Rewrite the lines starting at the first one and ending at the line that contains "contato@caputconsultoria.com.br", replacing "Заказать звонок" with "Обратный звонок" and leaving everything else unchanged.
******************************
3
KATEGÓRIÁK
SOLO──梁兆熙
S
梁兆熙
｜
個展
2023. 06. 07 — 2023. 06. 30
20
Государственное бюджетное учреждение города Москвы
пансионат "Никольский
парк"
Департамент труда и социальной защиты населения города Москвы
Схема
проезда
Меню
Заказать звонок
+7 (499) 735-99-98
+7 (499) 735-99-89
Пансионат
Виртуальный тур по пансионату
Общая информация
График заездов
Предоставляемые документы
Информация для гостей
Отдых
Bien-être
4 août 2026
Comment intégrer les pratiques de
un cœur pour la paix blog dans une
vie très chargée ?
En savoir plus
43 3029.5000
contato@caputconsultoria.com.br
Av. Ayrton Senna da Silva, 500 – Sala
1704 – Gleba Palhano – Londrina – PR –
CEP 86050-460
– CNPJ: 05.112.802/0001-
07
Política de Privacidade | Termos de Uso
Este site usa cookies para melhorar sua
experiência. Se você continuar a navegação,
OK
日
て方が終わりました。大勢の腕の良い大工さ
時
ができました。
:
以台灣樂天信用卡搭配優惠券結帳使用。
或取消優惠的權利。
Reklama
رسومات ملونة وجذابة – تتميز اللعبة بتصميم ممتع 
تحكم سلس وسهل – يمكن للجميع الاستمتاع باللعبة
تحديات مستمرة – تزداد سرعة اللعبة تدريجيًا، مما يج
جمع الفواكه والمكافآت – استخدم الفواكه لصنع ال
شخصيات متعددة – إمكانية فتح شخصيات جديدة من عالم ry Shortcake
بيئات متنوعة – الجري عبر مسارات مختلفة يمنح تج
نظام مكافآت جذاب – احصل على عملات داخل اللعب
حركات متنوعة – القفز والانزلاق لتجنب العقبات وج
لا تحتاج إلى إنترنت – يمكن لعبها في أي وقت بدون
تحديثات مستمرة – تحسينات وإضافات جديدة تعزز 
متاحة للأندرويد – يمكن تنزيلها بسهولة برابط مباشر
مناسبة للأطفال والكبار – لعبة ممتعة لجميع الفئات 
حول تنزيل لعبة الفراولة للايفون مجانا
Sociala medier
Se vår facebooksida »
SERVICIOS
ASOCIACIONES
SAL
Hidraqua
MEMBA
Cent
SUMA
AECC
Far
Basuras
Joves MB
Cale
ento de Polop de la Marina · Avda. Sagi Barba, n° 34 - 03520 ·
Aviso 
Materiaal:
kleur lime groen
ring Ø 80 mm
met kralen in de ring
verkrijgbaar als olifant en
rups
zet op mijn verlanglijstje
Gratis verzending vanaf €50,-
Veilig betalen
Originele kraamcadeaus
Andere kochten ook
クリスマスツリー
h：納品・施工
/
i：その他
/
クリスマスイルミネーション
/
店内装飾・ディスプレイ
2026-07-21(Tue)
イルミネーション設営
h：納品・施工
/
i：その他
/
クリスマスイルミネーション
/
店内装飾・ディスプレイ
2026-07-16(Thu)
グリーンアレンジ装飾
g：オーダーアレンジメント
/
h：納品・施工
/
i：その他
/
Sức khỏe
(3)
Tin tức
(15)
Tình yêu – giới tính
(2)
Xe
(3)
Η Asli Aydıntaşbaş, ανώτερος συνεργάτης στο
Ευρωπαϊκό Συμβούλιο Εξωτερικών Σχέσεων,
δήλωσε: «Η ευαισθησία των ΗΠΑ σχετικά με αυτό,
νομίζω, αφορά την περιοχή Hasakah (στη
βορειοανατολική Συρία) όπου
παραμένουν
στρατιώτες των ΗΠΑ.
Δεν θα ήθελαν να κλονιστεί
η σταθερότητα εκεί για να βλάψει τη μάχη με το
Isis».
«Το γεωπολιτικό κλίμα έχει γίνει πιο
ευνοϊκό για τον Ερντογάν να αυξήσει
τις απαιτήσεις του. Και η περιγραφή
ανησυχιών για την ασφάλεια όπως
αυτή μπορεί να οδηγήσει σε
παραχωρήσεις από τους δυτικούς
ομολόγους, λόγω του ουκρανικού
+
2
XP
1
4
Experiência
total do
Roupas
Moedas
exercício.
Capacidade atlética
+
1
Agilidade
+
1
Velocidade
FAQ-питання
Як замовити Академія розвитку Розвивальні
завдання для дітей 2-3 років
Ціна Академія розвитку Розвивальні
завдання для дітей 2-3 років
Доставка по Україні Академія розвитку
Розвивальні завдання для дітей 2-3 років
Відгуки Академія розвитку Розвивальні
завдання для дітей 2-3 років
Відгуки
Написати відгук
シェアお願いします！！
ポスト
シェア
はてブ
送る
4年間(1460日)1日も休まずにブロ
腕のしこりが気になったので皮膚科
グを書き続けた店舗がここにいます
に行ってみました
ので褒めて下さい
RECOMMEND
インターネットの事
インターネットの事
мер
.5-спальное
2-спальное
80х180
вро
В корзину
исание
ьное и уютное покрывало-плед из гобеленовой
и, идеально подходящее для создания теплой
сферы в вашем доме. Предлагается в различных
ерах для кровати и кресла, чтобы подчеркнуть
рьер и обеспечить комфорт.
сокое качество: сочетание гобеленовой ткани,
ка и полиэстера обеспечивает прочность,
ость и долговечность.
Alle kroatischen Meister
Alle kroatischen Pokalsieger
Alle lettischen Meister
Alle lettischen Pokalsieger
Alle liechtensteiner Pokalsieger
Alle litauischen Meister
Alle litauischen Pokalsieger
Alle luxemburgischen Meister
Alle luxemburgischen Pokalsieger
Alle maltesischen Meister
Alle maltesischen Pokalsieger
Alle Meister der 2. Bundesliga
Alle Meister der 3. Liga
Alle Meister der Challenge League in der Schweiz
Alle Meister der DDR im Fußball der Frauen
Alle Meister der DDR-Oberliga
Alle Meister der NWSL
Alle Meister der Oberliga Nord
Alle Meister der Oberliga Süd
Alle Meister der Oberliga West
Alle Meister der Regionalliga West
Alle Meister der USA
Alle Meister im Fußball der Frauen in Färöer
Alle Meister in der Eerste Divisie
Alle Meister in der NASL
******************************
ANSWER FOR THIS EXERCISE:
3
KATEGÓRIÁK
SOLO──梁兆熙
S
梁兆熙
｜
個展
2023. 06. 07 — 2023. 06. 30
20
Государственное бюджетное учреждение города Москвы
пансионат "Никольский
парк"
Департамент труда и социальной защиты населения города Москвы
Схема
проезда
Меню
Обратный звонок
+7 (499) 735-99-98
+7 (499) 735-99-89
Пансионат
Виртуальный тур по пансионату
Общая информация
График заездов
Предоставляемые документы
Информация для гостей
Отдых
Bien-être
4 août 2026
Comment intégrer les pratiques de
un cœur pour la paix blog dans une
vie très chargée ?
En savoir plus
43 3029.5000
contato@caputconsultoria.com.br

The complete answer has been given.